Mientras que la vía inferior nos lleva a caer en los brazos del otro, la vía superior nos permite contemplar las cosas desde una perspectiva más amplia, de ahí la importancia de mantener, después de una cita, una conversación en torno a un café. De este modo, el cortejo prolongado permite a los implicados calibrar mejor la capacidad del otro para lo que más les importa, es decir, que la otra persona sea considerada, comprensiva, receptiva y competente, es decir, digna de un apego todavía más intenso.

Es así como las distintas fases del cortejo proporcionan a los implicados la posibilidad de determinar si la persona en cuestión podrá convertirse en una pareja adecuada, un indicador positivo de que será un buen padre. Es en esta fase —que se asemeja al modo en que los bebés de tres meses seleccionan a las personas con las que quieren relacionarse, centrándose en aquéllas que les parecen más seguras— cuando los implicados valoran la cordialidad, sensibilidad y reciprocidad de su interlocutor y toman una decisión.

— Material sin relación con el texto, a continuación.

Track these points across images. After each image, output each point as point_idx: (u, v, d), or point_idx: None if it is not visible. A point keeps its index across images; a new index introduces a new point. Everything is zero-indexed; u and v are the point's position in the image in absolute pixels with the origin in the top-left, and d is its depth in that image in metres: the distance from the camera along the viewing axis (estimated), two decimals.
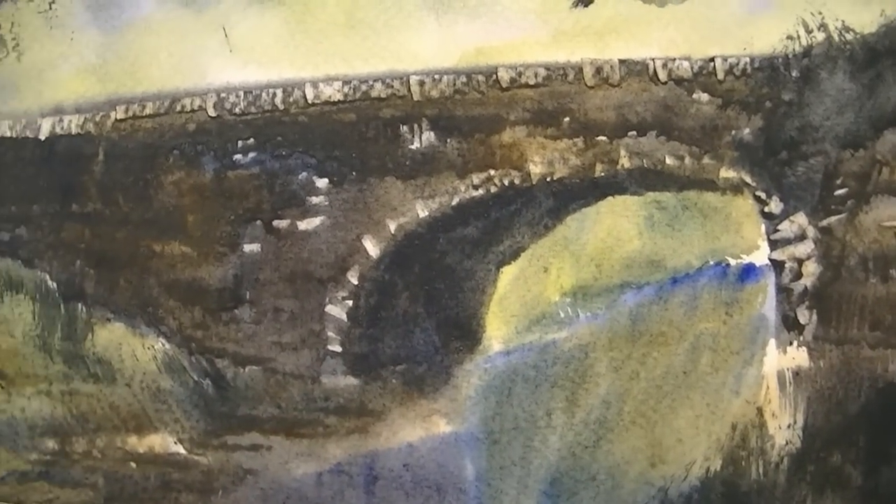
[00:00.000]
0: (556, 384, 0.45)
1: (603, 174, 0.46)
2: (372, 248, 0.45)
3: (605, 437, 0.46)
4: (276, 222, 0.46)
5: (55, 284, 0.47)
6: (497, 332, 0.45)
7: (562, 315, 0.46)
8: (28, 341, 0.47)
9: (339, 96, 0.45)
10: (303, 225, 0.46)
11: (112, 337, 0.46)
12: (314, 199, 0.46)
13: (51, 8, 0.44)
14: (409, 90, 0.46)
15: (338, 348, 0.46)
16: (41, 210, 0.47)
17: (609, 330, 0.45)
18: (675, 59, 0.46)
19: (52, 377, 0.47)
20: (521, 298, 0.45)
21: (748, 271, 0.47)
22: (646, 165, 0.46)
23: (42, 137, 0.47)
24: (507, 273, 0.46)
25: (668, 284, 0.46)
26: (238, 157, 0.46)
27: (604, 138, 0.45)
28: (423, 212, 0.45)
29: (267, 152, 0.46)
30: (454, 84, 0.45)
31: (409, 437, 0.46)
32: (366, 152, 0.44)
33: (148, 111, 0.46)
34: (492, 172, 0.45)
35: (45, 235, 0.47)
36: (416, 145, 0.45)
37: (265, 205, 0.46)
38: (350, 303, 0.46)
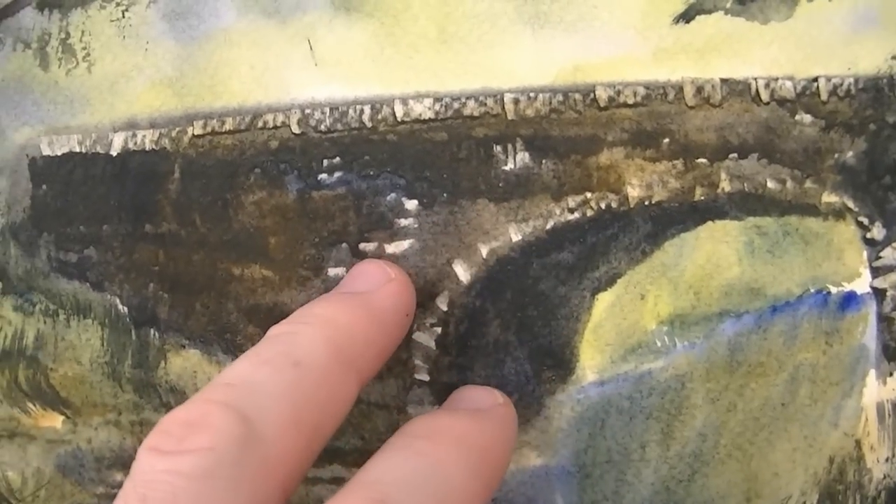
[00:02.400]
0: (652, 416, 0.42)
1: (703, 198, 0.43)
2: (462, 273, 0.42)
3: (700, 470, 0.44)
4: (362, 245, 0.43)
5: (126, 309, 0.44)
6: (591, 361, 0.43)
7: (658, 344, 0.44)
8: (96, 369, 0.44)
9: (429, 114, 0.42)
10: (391, 248, 0.43)
11: (186, 365, 0.43)
12: (403, 222, 0.43)
13: (124, 16, 0.41)
14: (503, 108, 0.43)
15: (425, 377, 0.44)
16: (112, 230, 0.44)
17: (707, 360, 0.43)
18: (777, 79, 0.43)
19: (121, 406, 0.44)
20: (616, 327, 0.43)
21: (849, 300, 0.45)
22: (747, 189, 0.43)
23: (114, 153, 0.44)
24: (603, 300, 0.43)
25: (767, 313, 0.44)
26: (323, 176, 0.43)
27: (704, 161, 0.43)
28: (516, 236, 0.43)
29: (354, 172, 0.43)
30: (550, 102, 0.43)
31: None
32: (457, 173, 0.42)
33: (228, 127, 0.43)
34: (588, 195, 0.43)
35: (116, 257, 0.44)
36: (509, 166, 0.43)
37: (351, 227, 0.43)
38: (439, 330, 0.43)
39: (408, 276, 0.39)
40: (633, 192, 0.43)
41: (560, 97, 0.43)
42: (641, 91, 0.43)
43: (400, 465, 0.27)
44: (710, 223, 0.43)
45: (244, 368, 0.28)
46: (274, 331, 0.34)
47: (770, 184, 0.43)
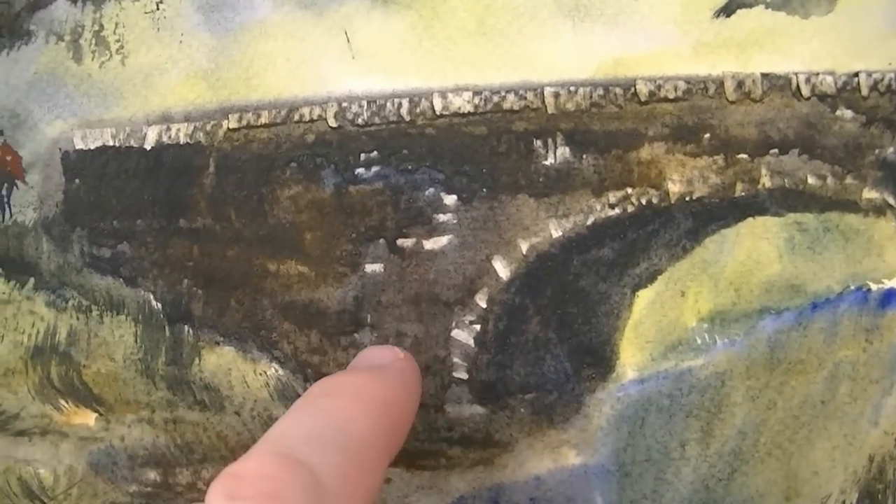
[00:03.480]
0: (692, 414, 0.42)
1: (743, 194, 0.42)
2: (502, 269, 0.41)
3: (739, 469, 0.43)
4: (400, 241, 0.42)
5: (160, 305, 0.43)
6: (631, 358, 0.42)
7: (699, 341, 0.43)
8: (129, 366, 0.43)
9: (469, 108, 0.41)
10: (429, 244, 0.42)
11: (221, 362, 0.42)
12: (442, 217, 0.42)
13: (158, 8, 0.40)
14: (543, 102, 0.42)
15: (464, 375, 0.43)
16: (146, 225, 0.43)
17: (747, 357, 0.42)
18: (818, 74, 0.42)
19: (154, 404, 0.43)
20: (657, 324, 0.42)
21: (889, 297, 0.44)
22: (787, 185, 0.43)
23: (148, 147, 0.43)
24: (643, 297, 0.42)
25: (807, 310, 0.43)
26: (360, 171, 0.42)
27: (745, 156, 0.42)
28: (556, 232, 0.42)
29: (392, 166, 0.42)
30: (590, 96, 0.42)
31: (536, 469, 0.43)
32: (497, 168, 0.41)
33: (263, 120, 0.42)
34: (629, 191, 0.42)
35: (150, 252, 0.43)
36: (550, 161, 0.42)
37: (389, 222, 0.42)
38: (478, 327, 0.42)
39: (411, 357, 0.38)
40: (674, 187, 0.42)
41: (600, 91, 0.42)
42: (682, 85, 0.42)
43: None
44: (750, 219, 0.43)
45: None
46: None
47: (811, 179, 0.42)
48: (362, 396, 0.29)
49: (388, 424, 0.30)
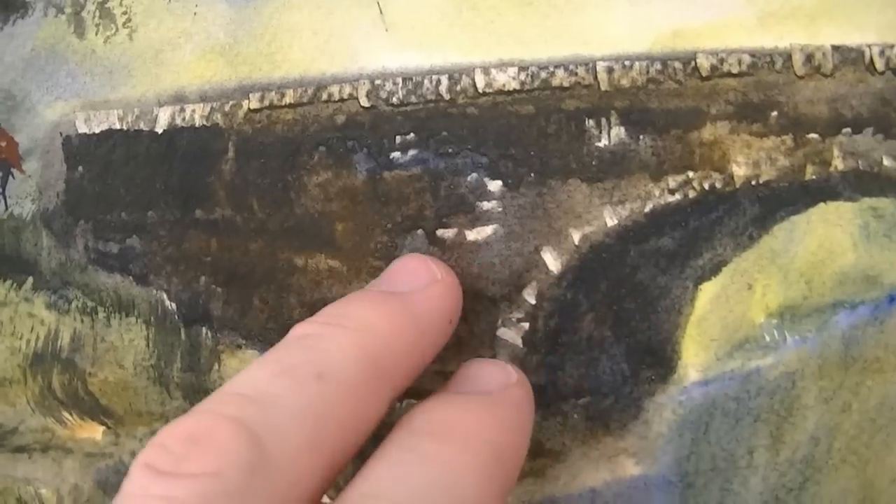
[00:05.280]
0: (760, 418, 0.41)
1: (814, 177, 0.40)
2: (552, 261, 0.39)
3: (812, 477, 0.42)
4: (440, 232, 0.40)
5: (174, 305, 0.40)
6: (694, 358, 0.39)
7: (767, 339, 0.40)
8: (141, 373, 0.41)
9: (514, 85, 0.41)
10: (472, 235, 0.40)
11: (243, 367, 0.37)
12: (485, 205, 0.40)
13: None
14: (595, 78, 0.40)
15: None
16: (158, 217, 0.40)
17: (819, 356, 0.40)
18: (893, 46, 0.40)
19: (169, 415, 0.41)
20: (721, 320, 0.39)
21: None
22: (861, 167, 0.40)
23: (159, 130, 0.40)
24: (707, 290, 0.40)
25: (884, 303, 0.40)
26: (396, 154, 0.40)
27: (815, 136, 0.39)
28: (611, 220, 0.40)
29: (430, 150, 0.40)
30: (647, 72, 0.40)
31: (591, 480, 0.41)
32: (546, 150, 0.39)
33: (288, 100, 0.39)
34: (690, 174, 0.39)
35: (163, 247, 0.40)
36: (603, 142, 0.39)
37: (428, 211, 0.40)
38: (526, 325, 0.40)
39: (455, 276, 0.37)
40: (739, 170, 0.39)
41: (658, 66, 0.39)
42: (747, 59, 0.39)
43: (404, 476, 0.24)
44: (822, 205, 0.43)
45: (261, 377, 0.25)
46: (298, 330, 0.29)
47: (886, 161, 0.40)
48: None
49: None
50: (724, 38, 0.41)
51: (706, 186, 0.41)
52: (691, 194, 0.41)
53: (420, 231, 0.40)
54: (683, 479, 0.41)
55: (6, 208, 0.42)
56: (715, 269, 0.41)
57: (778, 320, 0.41)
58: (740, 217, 0.41)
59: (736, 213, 0.41)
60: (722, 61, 0.41)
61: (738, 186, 0.41)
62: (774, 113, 0.41)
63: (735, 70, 0.41)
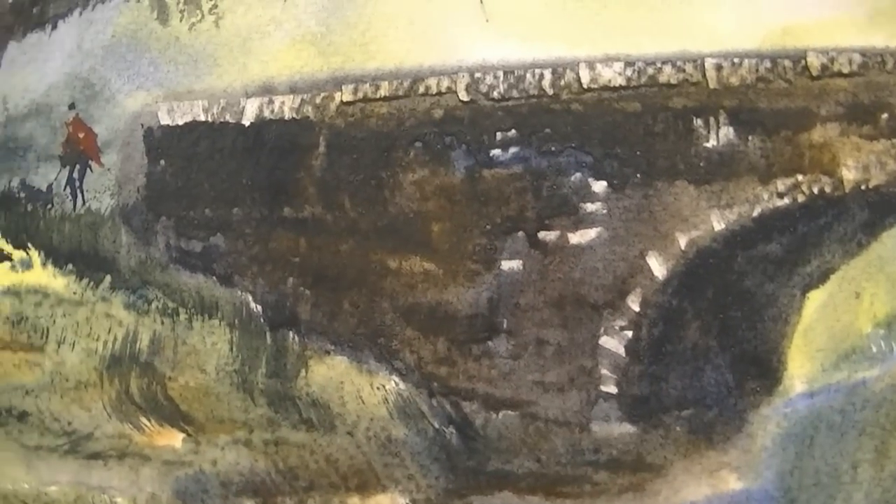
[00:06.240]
0: (865, 431, 0.44)
1: None
2: (657, 267, 0.38)
3: None
4: (542, 234, 0.39)
5: (260, 308, 0.39)
6: (800, 369, 0.39)
7: (874, 349, 0.40)
8: (223, 378, 0.40)
9: (620, 80, 0.41)
10: (575, 238, 0.39)
11: (332, 374, 0.39)
12: (589, 207, 0.39)
13: None
14: (704, 76, 0.40)
15: (613, 389, 0.40)
16: (244, 214, 0.40)
17: None
18: None
19: (252, 423, 0.40)
20: (829, 329, 0.39)
21: None
22: None
23: (246, 123, 0.39)
24: (814, 299, 0.40)
25: None
26: (496, 152, 0.39)
27: None
28: (718, 224, 0.39)
29: (532, 147, 0.39)
30: (757, 70, 0.40)
31: (692, 495, 0.40)
32: (652, 150, 0.39)
33: (383, 92, 0.38)
34: (799, 178, 0.39)
35: (249, 246, 0.39)
36: (711, 143, 0.39)
37: (529, 212, 0.39)
38: (629, 334, 0.40)
39: None
40: (849, 174, 0.38)
41: (768, 63, 0.39)
42: (857, 59, 0.39)
43: None
44: None
45: None
46: None
47: None
48: None
49: None
50: (833, 36, 0.41)
51: (815, 190, 0.40)
52: (800, 198, 0.40)
53: (520, 233, 0.40)
54: (786, 494, 0.41)
55: (84, 203, 0.41)
56: (822, 277, 0.41)
57: (885, 330, 0.40)
58: (849, 223, 0.40)
59: (845, 218, 0.41)
60: (832, 60, 0.40)
61: (847, 191, 0.41)
62: (885, 115, 0.41)
63: (846, 70, 0.40)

Cuando una persona ha superado esta prueba, la sincronía jalona la transición que separa la mera atracción del deseo romántico. El bienestar generado por esta conexión se pone de manifiesto —tanto en el caso de los bebés como en el de los adultos— en las miradas, mimos y arrumacos que reflejan su proximidad. Durante esta fase, los amantes regresan a un estadio infantil en el que no faltan los diminutivos, las palabras infantiles, los nombres privados, los susurros y las caricias. Esta intimidad física jalona el punto en el que cada uno de ellos se convierte —en un eco procedente también de la infancia— en una especie de fundamento seguro para el otro.

A decir verdad, el cortejo puede ser tan tormentoso para los adultos como las rabietas para los niños, no en vano los niños son tan egocéntricos como pueden serlo los amantes. Y esta pauta general se adapta también a las distintas modalidades de riesgo y ansiedad que pueda experimentar una pareja, desde el romance en tiempos de guerra y los “amores prohibidos” hasta las mujeres que se enamoran de hombres “peligrosos”. Tal vez esto explique por qué, en algunos casos, el enamoramiento se asemeja más a la adicción que a los juegos de la infancia.

El neurocientífico Jaak Panksepp sostiene la hipótesis de que, cuando una pareja se enamora, sus integrantes se convierten, de algún modo, en adictos el uno del otro. La investigación realizada por Panksepp ha puesto de relieve la existencia de un correlato neuronal entre la dinámica de la adicción a los opiáceos y la dependencia de las personas con las que experimentamos los apegos más intensos. Todas las relaciones interpersonales positivas, en su opinión, deben parte de su placer al sistema de los opiáceos, es decir, a los mismos circuitos que nos mantienen atados a la heroína y otras sustancias adictivas.